「コラムにはその人の地金が出る」と語る横尾章論説委員長(左)と古賀史生論説委員=鹿島市民交流プラザ「かたらい」

 佐賀新聞の1面コラム「有明抄」の執筆者2人を招いた読者交流会が24日、鹿島市民交流プラザ「かたらい」で開かれた。(章)(史)の署名の横尾章論説委員長と古賀史生論説委員が、コラムを書く際の心構えや裏話などを語った。

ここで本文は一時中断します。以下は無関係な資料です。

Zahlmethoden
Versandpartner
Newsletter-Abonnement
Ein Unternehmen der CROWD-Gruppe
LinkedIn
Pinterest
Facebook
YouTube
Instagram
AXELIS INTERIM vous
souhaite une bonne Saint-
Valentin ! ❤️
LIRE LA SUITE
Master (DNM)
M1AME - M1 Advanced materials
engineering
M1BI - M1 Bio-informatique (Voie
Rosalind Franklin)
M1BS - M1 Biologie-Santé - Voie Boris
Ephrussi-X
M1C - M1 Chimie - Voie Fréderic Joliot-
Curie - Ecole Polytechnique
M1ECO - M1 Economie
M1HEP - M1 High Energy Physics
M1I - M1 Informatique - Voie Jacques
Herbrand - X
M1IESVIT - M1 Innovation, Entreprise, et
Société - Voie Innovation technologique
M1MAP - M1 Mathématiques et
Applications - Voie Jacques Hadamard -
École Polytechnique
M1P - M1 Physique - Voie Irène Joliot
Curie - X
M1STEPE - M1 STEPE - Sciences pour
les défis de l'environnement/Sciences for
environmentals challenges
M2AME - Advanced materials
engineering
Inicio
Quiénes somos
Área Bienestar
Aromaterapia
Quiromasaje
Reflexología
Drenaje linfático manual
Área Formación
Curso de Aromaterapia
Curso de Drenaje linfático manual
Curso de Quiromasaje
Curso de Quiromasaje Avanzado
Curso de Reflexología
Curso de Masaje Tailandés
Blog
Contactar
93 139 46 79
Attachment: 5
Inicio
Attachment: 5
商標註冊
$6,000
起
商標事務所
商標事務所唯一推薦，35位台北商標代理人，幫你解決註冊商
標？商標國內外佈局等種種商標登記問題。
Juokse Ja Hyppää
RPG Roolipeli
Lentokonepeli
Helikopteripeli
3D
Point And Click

 横尾委員長は「論説は理屈で押すが、コラムは心に響くように書く。印象的な例え話を使ってコラムニストの解釈を入れ、物事の本質を突く」とコラムの特徴を紹介。「『文は人なり』と言うが、コラムは書き手の地金や人生観が出てしまい、生き方が問われる」と執筆の姿勢にも触れた。

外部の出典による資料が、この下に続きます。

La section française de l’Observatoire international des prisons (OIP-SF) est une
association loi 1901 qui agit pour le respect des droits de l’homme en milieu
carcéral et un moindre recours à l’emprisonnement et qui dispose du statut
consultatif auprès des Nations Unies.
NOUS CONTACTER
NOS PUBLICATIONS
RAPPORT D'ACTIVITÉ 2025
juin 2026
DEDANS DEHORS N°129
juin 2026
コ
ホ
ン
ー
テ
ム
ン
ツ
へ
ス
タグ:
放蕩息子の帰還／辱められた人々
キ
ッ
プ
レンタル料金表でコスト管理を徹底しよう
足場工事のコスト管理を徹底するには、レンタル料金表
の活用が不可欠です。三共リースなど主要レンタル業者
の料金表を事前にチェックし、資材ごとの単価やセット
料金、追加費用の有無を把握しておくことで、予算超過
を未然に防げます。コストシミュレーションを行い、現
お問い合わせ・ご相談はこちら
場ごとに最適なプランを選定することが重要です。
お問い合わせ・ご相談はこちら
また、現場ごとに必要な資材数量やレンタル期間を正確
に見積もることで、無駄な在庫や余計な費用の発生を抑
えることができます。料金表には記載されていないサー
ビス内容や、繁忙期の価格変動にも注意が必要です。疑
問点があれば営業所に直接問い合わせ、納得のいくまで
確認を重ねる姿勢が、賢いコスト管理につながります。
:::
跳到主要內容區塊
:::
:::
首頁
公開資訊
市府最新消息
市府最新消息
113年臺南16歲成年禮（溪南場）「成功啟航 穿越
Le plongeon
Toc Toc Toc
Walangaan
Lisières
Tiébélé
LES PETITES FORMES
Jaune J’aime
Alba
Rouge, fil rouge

 古賀委員はコラムの書き出しと本題について、「組み合わせの妙。謎かけとよく似ており、二つの全く異なる事柄からどこに共通点を見いだすかがポイント」と語った。さまざまな情報を整理するため、スクラップの代わりにスマートフォンのアプリを使い、記事や資料を写真に撮って管理していることも紹介した。

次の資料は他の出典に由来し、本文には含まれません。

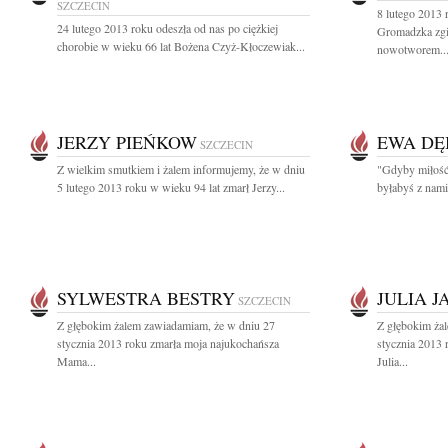
SZCZECIN
8 lutego 2013
24 lutego 2013 roku odeszła od nas po ciężkiej
Gromadzka zgi
chorobie w wieku 66 lat Bożena Czyż-Kłoczewiak...
nowotworem...
JERZY PIEŃKOW
EWA DĘ
SZCZECIN
Z wielkim smutkiem i żalem informujemy, że w dniu
"Gdyby miłość
5 lutego 2013 roku w wieku 94 lat zmarł Jerzy...
byłabyś z nami
SYLWESTRA BESTRY
JULIA 
SZCZECIN
Z głębokim żalem zawiadamiam, że w dniu 27
Z głębokim ża
stycznia 2013 roku zmarła moja najukochańsza
stycznia 2013
Mama...
Julia...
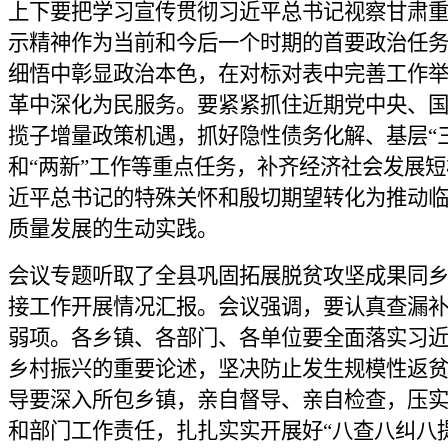
上下要把学习宣传贯彻习近平总书记视察甘肃
示精神作为当前和今后一个时期的首要政治任
细悟中彰显政治本色，在对标对表中完善工作
革中深化为民服务。要紧紧抓住近期党中央、
揽子增量政策机遇，抓好隐性债务化解、基层“三
和“两新”工作等重点任务，补齐经济社会发展
近平总书记的特殊关怀和殷切期望转化为推动
质量发展的生动实践。
会议专题听取了全县巩固拓展脱贫攻坚成果同
接工作开展情况汇报。会议强调，要认真查漏
弱项。各乡镇、各部门、各单位要全面落实习
乡村振兴的重要论述，坚决防止发生规模性返
导要深入所包乡镇，亲自督导、亲自检查，压
和部门工作责任，扎扎实实开展好“八查八纠八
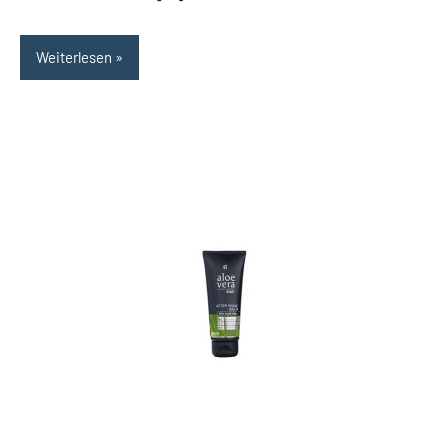
Weiterlesen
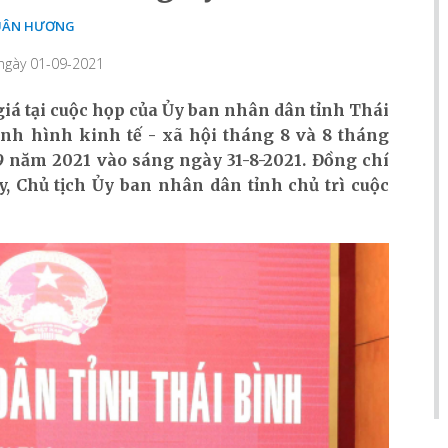
UÂN HƯƠNG
 ngày 01-09-2021
giá tại cuộc họp của Ủy ban nhân dân tỉnh Thái
ình hình kinh tế - xã hội tháng 8 và 8 tháng
 năm 2021 vào sáng ngày 31-8-2021. Đồng chí
, Chủ tịch Ủy ban nhân dân tỉnh chủ trì cuộc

 会場からは「女性の書き手はいないのか」という質問もあり、横尾委員長は「(男性ばかりだと)男の視点から書きがちになる。女性の論説委員がいる新聞社もあり、うちも女性の書き手を育てていきたい」と話した。

 交流会は、佐賀新聞社と佐賀新聞販売店鹿島・藤津部会が主催し、約40人が参加した。